The redistribution of complex lipids for membrane repair and other metabolic roles undoubtedly relies on apoE through a process termed secretion-capture (Ji et al., 1994; Mahley and Ji, 1999; Mahley et al., 2009), in which secreted apoE scavenges lipids from the local environment click here and targets them to cells requiring lipids for normal metabolism or membrane repair. The secretion-capture role for apoE was first demonstrated in peripheral nerve injury and regeneration

(Boyles et al., 1989; Ignatius et al., 1987; Mahley, 1988) and later in the CNS following hippocampal injury (Poirier et al., 1991). When the sciatic nerve was injured, macrophages responding to the injury rapidly began secreting very large quantities of apoE (200-fold over the level seen in the uninjured nerve) and “capturing” the lipids in the local environment of the injured nerve. ApoE–lipid complexes were shown to be delivered to the growth cones of the regenerating nerves and to Schwann cells for myelin formation through lipoprotein receptor uptake.
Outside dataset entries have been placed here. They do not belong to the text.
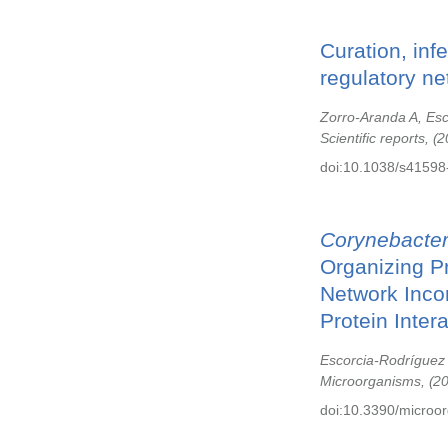
Curation, inf
regulatory ne
Zorro-Aranda A, Es
Scientific reports,
2
doi:10.1038/s41598
Corynebacte
Organizing P
Network Inco
Protein Intera
Escorcia-Rodríguez
Microorganisms,
2
doi:10.3390/microo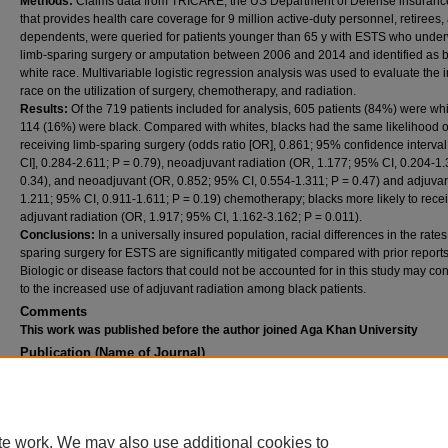
Methods:
Claims data from TRICARE, the US Department of Defense insuranc
that provides health care coverage for 9 million active-duty personnel, retirees,
dependents, were queried for patients younger than 65 y with ESTS who unde
limb-sparing surgery or amputation between 2006 and 2014 and identified as b
white race. Multivariable logistic regression analysis was used to evaluate the 
race on the utilization of surgery, chemotherapy, and radiation.
Results:
Of the 719 patients included for analysis, 605 patients (84%) were wh
114 (16%) were black. Compared with whites, blacks had the same likelihood o
receiving limb-sparing surgery (odds ratio [OR], 0.861; 95% confidence interva
CI], 0.284-2.611; P = 0.79), neoadjuvant radiation (OR, 1.177; 95% CI, 0.204-1.
0.34), and neoadjuvant (OR, 0.852; 95% CI, 0.554-1.311; P = 0.47) and adjuva
1.211; 95% CI, 0.911-1.611; P = 0.19) chemotherapy; blacks more likely to rece
adjuvant radiation (OR, 1.917; 95% CI, 1.162-3.162; P = 0.011).
Conclusions:
In a universally insured population, racial differences in the rates
sparing surgery for ESTS are significantly mitigated compared with prior reports
Biologic or disease factors that could not be accounted for in this study may con
to the increased use of adjuvant radiation among black patients.
Comments
This work was published before the author joined Aga Khan University
Publication (Name of Journal)
Journal of Surgical Research
Recommended Citation
Pak, L. M., Kwon, N. K., Baldini, E. H., Learn, P. A., Koehlmoos, T., Haider, A. H., Raut, C.
(2020). Racial differences in extremity soft tissue sarcoma treatment in a universally ins
te work. We may also use additional cookies to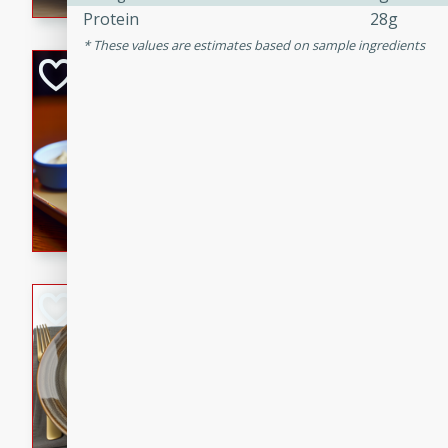
Protein
28g
These values are estimates based on sample ingredients
Open-Faced Burg
Horseradish-Che
American
Easy
Serves: 2
15 minutes
10 min
A delicious open-faced burge
horseradish-cheese sauce. Th
quick and easy gourmet mea
Potato Sausage S
American
Medium
Serves: 8
20 minutes
50 min
A delicious and savory potat
perfect for any special occas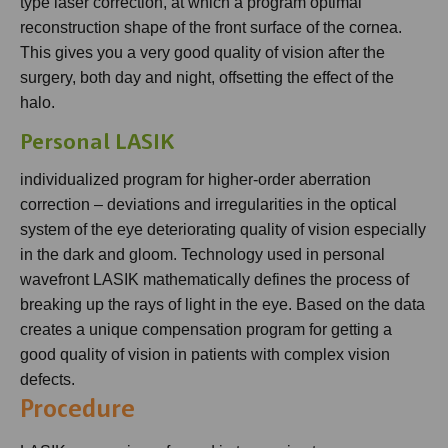
type laser correction, at which a program optimal
reconstruction shape of the front surface of the cornea.
This gives you a very good quality of vision after the
surgery, both day and night, offsetting the effect of the
halo.
Personal LASIK
individualized program for higher-order aberration
correction – deviations and irregularities in the optical
system of the eye deteriorating quality of vision especially
in the dark and gloom. Technology used in personal
wavefront LASIK mathematically defines the process of
breaking up the rays of light in the eye. Based on the data
creates a unique compensation program for getting a
good quality of vision in patients with complex vision
defects.
Procedure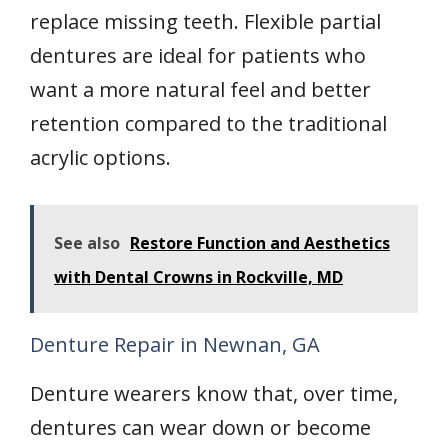
replace missing teeth. Flexible partial
dentures are ideal for patients who
want a more natural feel and better
retention compared to the traditional
acrylic options.
See also
Restore Function and Aesthetics
with Dental Crowns in Rockville, MD
Denture Repair in Newnan, GA
Denture wearers know that, over time,
dentures can wear down or become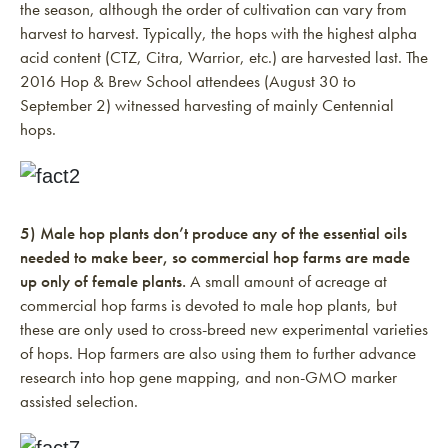
the season, although the order of cultivation can vary from
harvest to harvest. Typically, the hops with the highest alpha
acid content (CTZ, Citra, Warrior, etc.) are harvested last. The
2016 Hop & Brew School attendees (August 30 to
September 2) witnessed harvesting of mainly Centennial
hops.
5) Male hop plants don’t produce any of the essential oils
needed to make beer, so commercial hop farms are made
up only of female plants.
A small amount of acreage at
commercial hop farms is devoted to male hop plants, but
these are only used to cross-breed new experimental varieties
of hops. Hop farmers are also using them to further advance
research into hop gene mapping, and non-GMO marker
assisted selection.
The secretion-capture process has been further Compound C datasheet established in the liver, where apoE captures lipoproteins

and targets them for receptor-mediated uptake. In fact, apoE secreted by hepatocytes and macrophages has been shown to bind to cell-surface heparan sulfate proteoglycans where it is available to capture lipids and lipoproteins; the heparan sulfate proteoglycans themselves acting as a receptor or part of a receptor complex (Ji et al., 1994; Mahley and Ji, 1999). Thus, apoE secreted by injured neurons may be serving this critical role in lipid redistribution in the repair process. Alternatively, or in addition, apoE may have a role in cell signaling, 3-mercaptopyruvate sulfurtransferase as has also been

suggested (Hayashi et al., 2007; Herz and Bock, 2002). Although apoE may play an important role in repairing damaged neuronal membranes, it is also associated with neurodegeneration. This assertion is supported by a vast array of structural, molecular, cellular, and behavioral data showing that the three isoforms of apoE display key variations in their protein structure and stability that, in turn, differentially impact neuropathology. The single amino acid interchanges that distinguish the apoE isoforms result in differences in protein stability as well as the propensity to display a unique structural property called domain interaction (Dong et al., 1994; Huang, 2010; Mahley et al., 2006; Zhong and Weisgraber, 2009). ApoE2 has a cysteine residue at position 158 whereas apoE3 and apoE4 each have arginine. While this substitution in apoE2 results in defective lipoprotein-receptor binding and the development of the lipid disorder type III hyperlipoproteinemia (Mahley, 1988; Mahley et al.